Sidewalk prophets of doom and Washington lobbyists know the best time to hype an “end of the world” story is just before the world is scheduled to come to an end. But the sidewalks are littered with the placards of doomsayers whose predictions flopped.
That’s why industry lobbyists have been pushing so hard right now for a vote in the lame duck Senate to block EPA from doing its job to protect our health and welfare from the pollution that is driving global warming. And that’s why Texas, the Alone Star state, is going to a second court with the same flimsy tale of woe that left the U.S. Court of Appeals in Washington unconvinced earlier this month.
EPA’s first steps to start reducing carbon pollution from the biggest new power plants and factories are scheduled to begin on January 2nd. So this is the last best time to claim the world is coming to an end. Because after New Year’s Day, it will be clear for all to see that the sun is still coming up each morning, that the juice is still flowing from our power plants, and that businesses big and small are still able to build new factories and create new jobs.
We’ve seen this movie, and we know how it ends. Over and over, doomsayers have claimed the Clean Air Act is about to kill the economy. But from 40 years of progress, we know we can have both cleaner air and a strong, growing economy with more good jobs. And we know that the benefits of the Clean Air Act exceed the costs by as much as 40-to-1.
Earlier this month, the D.C. Circuit Court of Appeals rejected claims by Texas and industry trade associations that EPA’s modest requirements will block construction of new plants and strangle the economic recovery.
Remember, when you make claims like that in court, you have to prove them. But here’s what the court said on December 10th:
With regard to each of the challenged rules, petitioners have not shown that the harms they allege are certain, rather than speculative, or that the alleged harms will directly result from the actions which the movants seek to enjoin.

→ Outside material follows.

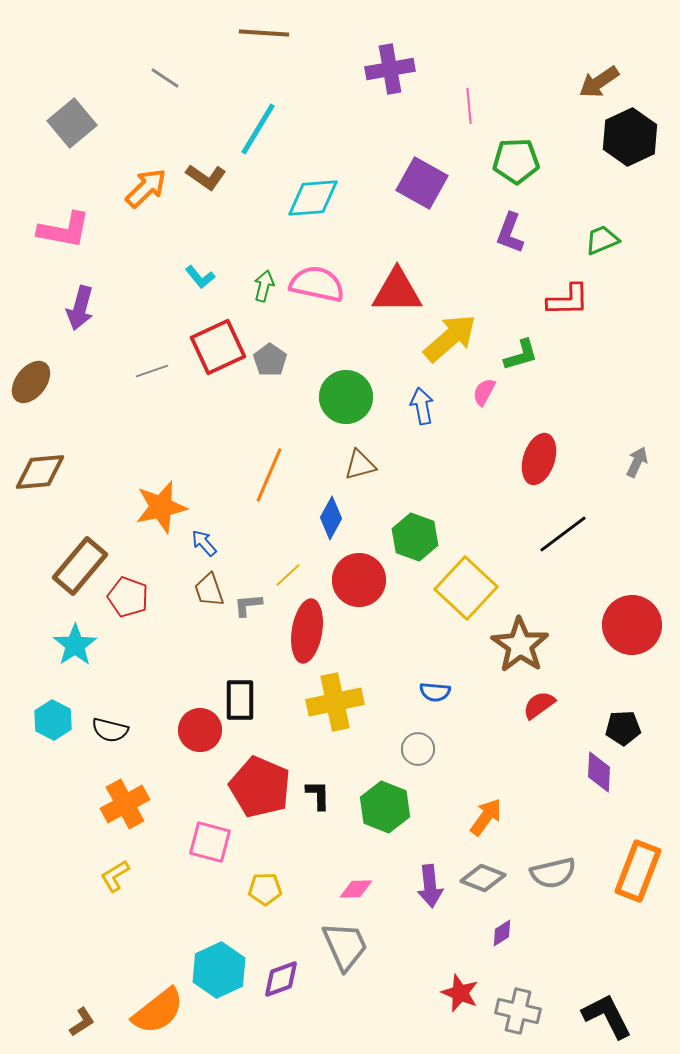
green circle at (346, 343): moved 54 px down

In fact, except in Texas, big new or expanded facilities will be able to get permits with “best available control technology” pollution limits for greenhouse gases in a timely way in every state, acting either on its own or with EPA’s assistance. Just as they are for other pollutants, those “BACT” emission limits will be bounded by what is technically and economically practical, and will reflect available and affordable control measures to limit increases in heat-trapping pollutants.

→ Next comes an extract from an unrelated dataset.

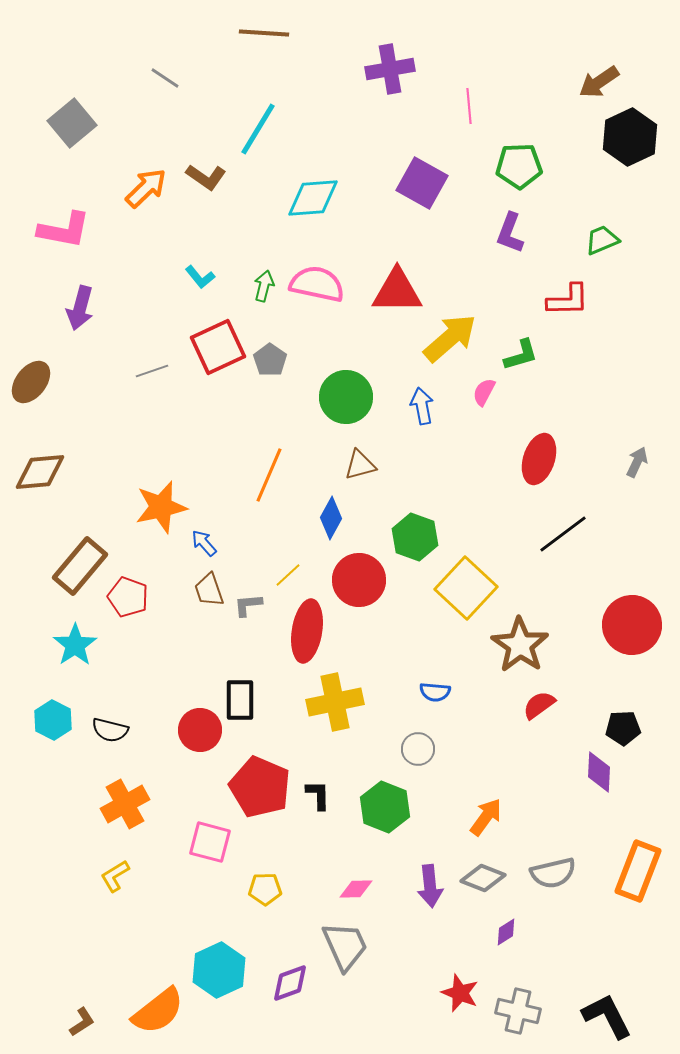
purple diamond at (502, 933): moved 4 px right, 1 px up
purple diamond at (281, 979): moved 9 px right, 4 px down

Texas’ problems are of the state’s own making. The state’s highest elected leaders are grandstanding to Tea Party types about supposedly unconstitutional federal intrusions into the sovereignty of Texas. Meanwhile, they’re hanging Texan companies out to dry. They’ve refused to change their own regulations to enable the Texas Commission on Environmental Quality to issue permits for carbon emissions to companies wanting to build big new and expanded facilities. And they’ve refused to cooperate with EPA, which is offering a back-up way to issue those permits until the State gets its act together.
Every other state has taken one of the available paths to keep new construction projects going unimpeded. Texas alone has refused. Instead, last week the governor and the attorney general went to a second court -- the 5th U.S. Circuit Court of Appeals in New Orleans -- with the same request to “stay” EPA’s actions that was rejected by the Court of Appeals in Washington.
The fact is that if there’s a “construction moratorium” in Texas in January, it will be the fault of the governor and the attorney general, not EPA.
Texas' latest lawsuit is almost certain to be thrown out, because you don't get to go shopping with the same arguments in a second court when you lose in the first.
Meanwhile, in Washington, the industry lobbyists were pulling out all the stops to convince the Senate that the world is coming to an end in January. In a fact-free, over-the-top two-page letter, the Chamber of Commerce and a hodgepodge of trade associations charged that EPA’s greenhouse gas measures will cause “a virtual freeze on new construction of manufacturing facilities or energy efficiency modifications to existing facilities.” The Industrial Energy Consumers of America chimed in to claim that the rules “are detrimental to private sector investment, economic growth and job creation and will delay US economic recovery” and will “encourage... companies to invest abroad rather than in the US.”
Senate efforts to block EPA’s greenhouse gas measures fell apart late last week, but we know we’ll see plenty of attacks on EPA and the Clean Air Act in the next Congress. By then, however, we’ll have real-world proof that the first steps to curb carbon pollution did not stop the construction of new facilities, big or small.
The doomsayers are trying so hard now because they know that the world will not come to end next year. If Congress just let’s EPA do its job, everything is going to be all right.